TAREFA CURTA A: Liste todas as disciplinas que, segundo o texto sobre a ocupação da reitoria da Ufpi, a Reforma do Ensino Médio retira da formação dos estudantes.
TAREFA CURTA B: Prossiga com o texto sobre a ocupação da reitoria da Ufpi a partir da última frase apresentada.

____ SEÇÃO DE TEXTO

Num desses dias à tarde, fui visitar os estudantes que ocupam a reitoria da Ufpi desde o mês de outubro. Eles lutam contra a PEC 241 (que no Senado passa a ser a 55), Proposta de Emenda à Constituição que reduz as verbas para a educação, e a Reforma do Ensino Médio, que retira disciplinas fundamentais na formação acadêmica da garotada, tais como Filosofia, Sociologia, Artes e Educação Física. Ao contrário dos que afirmam que esses jovens não sabem de nada, tese preconceituosa e absurda, a garotada demonstra, pelo que constatei lá, no campus de Teresina, saber mais de seus interesses e demandas do que nossos governantes e representantes parlamentares em Brasília. A fala da estudante Ana Júlia, na Assembleia Legislativa do Paraná, que repercutiu dentro e fora do Brasil, é um inequívoco exemplo dessa consciência política.

________
____ LISTA DE ITENS

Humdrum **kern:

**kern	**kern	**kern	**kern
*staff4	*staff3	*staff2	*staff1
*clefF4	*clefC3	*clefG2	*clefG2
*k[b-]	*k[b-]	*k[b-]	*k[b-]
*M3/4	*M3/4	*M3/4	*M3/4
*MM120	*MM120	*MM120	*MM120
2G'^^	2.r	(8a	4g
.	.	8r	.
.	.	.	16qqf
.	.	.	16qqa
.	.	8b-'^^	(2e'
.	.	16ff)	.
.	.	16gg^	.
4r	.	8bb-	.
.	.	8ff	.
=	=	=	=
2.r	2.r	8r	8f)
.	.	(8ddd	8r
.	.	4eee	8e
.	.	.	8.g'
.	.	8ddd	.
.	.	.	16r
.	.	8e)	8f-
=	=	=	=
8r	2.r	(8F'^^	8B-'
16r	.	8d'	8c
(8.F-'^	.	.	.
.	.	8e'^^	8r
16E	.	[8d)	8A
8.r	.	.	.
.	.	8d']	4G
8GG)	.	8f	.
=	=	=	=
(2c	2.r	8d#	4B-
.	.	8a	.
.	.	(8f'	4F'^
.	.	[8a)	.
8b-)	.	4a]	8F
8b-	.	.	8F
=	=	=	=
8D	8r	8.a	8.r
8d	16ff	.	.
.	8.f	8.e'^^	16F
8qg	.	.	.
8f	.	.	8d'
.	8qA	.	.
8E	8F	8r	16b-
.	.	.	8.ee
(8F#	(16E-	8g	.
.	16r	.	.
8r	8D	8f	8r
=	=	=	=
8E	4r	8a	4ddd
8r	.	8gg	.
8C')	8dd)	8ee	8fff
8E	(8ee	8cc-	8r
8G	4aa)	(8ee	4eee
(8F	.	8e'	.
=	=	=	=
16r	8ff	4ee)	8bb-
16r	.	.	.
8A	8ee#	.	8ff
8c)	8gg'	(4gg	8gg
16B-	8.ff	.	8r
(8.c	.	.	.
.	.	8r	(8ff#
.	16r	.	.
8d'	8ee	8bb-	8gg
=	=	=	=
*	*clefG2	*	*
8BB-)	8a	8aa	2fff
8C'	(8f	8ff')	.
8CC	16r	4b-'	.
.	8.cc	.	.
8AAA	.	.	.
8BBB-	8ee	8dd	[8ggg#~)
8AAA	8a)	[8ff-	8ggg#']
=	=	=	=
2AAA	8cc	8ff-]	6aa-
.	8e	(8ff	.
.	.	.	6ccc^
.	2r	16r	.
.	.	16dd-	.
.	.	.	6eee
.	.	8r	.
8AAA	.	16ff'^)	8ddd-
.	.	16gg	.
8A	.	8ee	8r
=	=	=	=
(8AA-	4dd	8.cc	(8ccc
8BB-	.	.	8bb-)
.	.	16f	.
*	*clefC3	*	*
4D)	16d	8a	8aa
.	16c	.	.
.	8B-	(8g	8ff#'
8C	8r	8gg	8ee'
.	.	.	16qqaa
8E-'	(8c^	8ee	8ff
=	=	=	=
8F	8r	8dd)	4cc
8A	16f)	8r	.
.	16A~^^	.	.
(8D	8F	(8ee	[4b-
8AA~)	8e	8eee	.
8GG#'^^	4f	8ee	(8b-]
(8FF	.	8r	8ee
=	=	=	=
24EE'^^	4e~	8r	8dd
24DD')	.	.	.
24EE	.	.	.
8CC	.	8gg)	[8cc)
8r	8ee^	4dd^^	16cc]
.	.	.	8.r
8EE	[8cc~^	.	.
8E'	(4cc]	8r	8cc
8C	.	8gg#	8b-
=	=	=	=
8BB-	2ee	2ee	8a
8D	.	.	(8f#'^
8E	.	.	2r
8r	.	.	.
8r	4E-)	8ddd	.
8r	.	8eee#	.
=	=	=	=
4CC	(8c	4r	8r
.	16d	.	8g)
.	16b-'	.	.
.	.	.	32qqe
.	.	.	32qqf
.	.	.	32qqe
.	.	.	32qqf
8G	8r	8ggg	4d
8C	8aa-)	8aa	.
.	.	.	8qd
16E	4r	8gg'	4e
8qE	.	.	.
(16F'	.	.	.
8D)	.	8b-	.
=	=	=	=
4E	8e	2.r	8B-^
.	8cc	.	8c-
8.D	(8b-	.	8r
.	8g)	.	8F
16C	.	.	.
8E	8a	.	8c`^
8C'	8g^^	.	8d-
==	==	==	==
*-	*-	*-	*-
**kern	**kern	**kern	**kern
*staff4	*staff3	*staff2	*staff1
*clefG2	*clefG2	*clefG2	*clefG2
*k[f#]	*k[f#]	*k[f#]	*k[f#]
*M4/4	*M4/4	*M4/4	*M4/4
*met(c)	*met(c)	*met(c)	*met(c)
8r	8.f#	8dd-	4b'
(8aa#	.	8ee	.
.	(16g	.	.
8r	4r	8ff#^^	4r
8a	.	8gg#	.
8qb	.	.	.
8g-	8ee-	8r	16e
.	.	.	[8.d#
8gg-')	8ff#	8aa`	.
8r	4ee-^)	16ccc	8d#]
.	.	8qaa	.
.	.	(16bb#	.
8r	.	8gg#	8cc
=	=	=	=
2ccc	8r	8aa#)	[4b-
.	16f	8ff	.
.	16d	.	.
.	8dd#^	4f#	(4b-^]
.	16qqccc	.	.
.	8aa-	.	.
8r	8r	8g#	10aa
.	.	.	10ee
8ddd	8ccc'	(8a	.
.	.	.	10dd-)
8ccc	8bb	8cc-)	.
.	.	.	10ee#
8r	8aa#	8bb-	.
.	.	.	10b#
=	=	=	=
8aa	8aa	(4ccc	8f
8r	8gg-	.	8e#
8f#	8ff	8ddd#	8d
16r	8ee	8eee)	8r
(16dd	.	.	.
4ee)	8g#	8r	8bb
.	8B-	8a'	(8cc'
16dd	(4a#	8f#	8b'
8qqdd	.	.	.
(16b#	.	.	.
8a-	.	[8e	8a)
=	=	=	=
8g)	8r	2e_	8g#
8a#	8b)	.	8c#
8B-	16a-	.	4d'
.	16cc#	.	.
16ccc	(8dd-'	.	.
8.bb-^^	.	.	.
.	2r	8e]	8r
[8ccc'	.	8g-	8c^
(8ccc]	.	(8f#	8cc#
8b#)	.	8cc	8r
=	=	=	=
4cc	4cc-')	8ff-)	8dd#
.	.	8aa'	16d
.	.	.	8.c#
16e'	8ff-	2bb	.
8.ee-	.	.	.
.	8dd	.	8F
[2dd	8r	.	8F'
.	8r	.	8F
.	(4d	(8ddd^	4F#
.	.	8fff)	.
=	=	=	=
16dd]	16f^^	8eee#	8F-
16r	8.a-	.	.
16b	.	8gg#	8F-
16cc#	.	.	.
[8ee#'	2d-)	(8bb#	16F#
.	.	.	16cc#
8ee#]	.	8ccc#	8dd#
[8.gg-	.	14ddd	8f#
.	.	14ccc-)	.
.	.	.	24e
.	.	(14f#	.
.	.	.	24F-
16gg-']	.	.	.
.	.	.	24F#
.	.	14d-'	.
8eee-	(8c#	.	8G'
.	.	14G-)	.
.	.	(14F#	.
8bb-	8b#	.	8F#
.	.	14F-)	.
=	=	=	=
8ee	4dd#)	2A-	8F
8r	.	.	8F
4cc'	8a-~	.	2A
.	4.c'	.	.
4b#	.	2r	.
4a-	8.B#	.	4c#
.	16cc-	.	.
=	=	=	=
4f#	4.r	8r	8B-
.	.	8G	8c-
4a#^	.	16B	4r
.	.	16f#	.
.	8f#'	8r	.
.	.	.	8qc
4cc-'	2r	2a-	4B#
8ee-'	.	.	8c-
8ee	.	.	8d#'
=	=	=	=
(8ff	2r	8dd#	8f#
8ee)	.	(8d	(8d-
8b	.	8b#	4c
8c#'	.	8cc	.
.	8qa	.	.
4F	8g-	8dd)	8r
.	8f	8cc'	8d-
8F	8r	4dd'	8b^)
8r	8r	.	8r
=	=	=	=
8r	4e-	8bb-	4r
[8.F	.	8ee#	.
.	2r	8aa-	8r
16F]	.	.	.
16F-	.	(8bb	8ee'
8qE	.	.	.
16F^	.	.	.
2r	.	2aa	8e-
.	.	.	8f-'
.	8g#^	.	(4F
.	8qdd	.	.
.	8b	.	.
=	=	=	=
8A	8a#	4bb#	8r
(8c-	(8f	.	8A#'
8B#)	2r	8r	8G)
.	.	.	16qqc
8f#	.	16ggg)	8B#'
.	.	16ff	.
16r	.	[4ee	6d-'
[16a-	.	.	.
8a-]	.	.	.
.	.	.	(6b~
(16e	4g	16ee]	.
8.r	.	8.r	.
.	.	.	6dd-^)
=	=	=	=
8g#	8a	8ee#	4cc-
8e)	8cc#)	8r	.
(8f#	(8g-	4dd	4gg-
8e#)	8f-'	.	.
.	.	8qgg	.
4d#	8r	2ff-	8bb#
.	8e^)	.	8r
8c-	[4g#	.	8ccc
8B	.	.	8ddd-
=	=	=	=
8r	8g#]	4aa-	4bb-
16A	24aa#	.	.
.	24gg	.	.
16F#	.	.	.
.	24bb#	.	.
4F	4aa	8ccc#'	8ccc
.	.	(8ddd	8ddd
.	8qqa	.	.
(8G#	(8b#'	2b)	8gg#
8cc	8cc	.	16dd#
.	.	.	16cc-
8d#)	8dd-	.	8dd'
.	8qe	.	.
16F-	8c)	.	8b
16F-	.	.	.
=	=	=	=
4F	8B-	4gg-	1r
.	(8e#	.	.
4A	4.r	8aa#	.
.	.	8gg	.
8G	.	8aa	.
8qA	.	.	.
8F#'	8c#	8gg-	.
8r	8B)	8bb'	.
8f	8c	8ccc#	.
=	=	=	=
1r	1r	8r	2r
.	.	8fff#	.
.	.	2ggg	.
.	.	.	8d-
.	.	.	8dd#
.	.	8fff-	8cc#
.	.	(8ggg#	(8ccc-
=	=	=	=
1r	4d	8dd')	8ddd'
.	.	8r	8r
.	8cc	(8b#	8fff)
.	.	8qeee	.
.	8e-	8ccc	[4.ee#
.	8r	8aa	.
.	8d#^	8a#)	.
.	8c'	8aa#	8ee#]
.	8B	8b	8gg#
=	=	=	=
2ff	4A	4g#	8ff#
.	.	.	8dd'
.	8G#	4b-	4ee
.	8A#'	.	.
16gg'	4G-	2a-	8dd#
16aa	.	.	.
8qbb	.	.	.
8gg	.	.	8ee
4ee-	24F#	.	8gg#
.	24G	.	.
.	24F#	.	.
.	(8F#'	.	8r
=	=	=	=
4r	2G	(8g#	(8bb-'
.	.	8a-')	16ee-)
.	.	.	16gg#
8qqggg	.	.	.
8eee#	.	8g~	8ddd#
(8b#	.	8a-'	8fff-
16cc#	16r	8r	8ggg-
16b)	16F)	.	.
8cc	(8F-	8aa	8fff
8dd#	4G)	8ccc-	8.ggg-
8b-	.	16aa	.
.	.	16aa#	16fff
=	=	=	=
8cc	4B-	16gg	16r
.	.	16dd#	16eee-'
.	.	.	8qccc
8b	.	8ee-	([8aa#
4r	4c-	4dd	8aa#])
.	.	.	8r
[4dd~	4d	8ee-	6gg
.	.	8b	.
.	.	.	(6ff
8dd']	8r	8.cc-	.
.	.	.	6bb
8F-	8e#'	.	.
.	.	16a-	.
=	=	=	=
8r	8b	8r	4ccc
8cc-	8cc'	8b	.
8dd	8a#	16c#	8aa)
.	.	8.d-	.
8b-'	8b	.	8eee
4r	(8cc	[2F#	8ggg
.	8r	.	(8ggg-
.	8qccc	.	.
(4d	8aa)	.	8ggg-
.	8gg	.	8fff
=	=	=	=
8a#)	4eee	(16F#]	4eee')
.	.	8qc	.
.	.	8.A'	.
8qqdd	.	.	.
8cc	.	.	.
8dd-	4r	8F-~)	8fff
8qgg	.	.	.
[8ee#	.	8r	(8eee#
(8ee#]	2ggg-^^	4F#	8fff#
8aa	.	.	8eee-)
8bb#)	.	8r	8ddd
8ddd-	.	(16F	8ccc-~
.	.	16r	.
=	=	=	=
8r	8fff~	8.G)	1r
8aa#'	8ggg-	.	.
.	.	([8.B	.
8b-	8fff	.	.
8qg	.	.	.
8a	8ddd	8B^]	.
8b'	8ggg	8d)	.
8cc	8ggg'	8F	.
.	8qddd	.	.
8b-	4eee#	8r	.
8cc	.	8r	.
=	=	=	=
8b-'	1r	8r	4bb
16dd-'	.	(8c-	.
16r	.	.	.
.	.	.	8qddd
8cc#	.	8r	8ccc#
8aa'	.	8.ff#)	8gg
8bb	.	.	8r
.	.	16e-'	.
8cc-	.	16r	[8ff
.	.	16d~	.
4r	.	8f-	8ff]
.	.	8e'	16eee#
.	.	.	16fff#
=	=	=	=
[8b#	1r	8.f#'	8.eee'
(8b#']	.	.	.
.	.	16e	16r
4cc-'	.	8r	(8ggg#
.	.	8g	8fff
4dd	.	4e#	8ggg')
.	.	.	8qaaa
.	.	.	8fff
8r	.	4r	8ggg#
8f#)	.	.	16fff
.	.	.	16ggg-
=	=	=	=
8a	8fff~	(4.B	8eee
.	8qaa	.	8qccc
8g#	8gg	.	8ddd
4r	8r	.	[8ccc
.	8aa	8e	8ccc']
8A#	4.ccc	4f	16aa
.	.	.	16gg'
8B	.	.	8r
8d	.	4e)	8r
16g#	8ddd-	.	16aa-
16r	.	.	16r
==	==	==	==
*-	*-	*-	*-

________

RESPOSTA A: Filosofia, Sociologia, Artes e Educação Física

RESPOSTA B:
Como professor e ex-líder estudantil, não poderia deixar de levá-los minha solidariedade neste momento em que as conquistas educacionais dos últimos anos estão severamente ameaçadas. Onde se viu cortar recursos e abolir matérias essenciais em área tão estratégica para o desenvolvimento do Brasil? E o que é mais lamentável, sem uma ampla e democrática discussão com os verdadeiros protagonistas desse setor: alunos, professores e pais. Na década de 80 do século passado, minha geração ousou lutar também contra os que insistiam em sucatear, a fim de privatizar, a educação pública nacional, uma vez que as elites da época diziam, como dizem agora, que “universidade é para quem pode pagar”. Enquanto muitos não acreditavam, fomos à luta e garantimos muitas vitórias: concurso para professores e funcionários (acabando de vez com as indicações políticas), casas universitárias, bibliotecas e laboratórios de qualidade, transporte decente, eleição direta para reitor e chefes de departamentos e o restaurante universitário (RU) servindo boas refeições.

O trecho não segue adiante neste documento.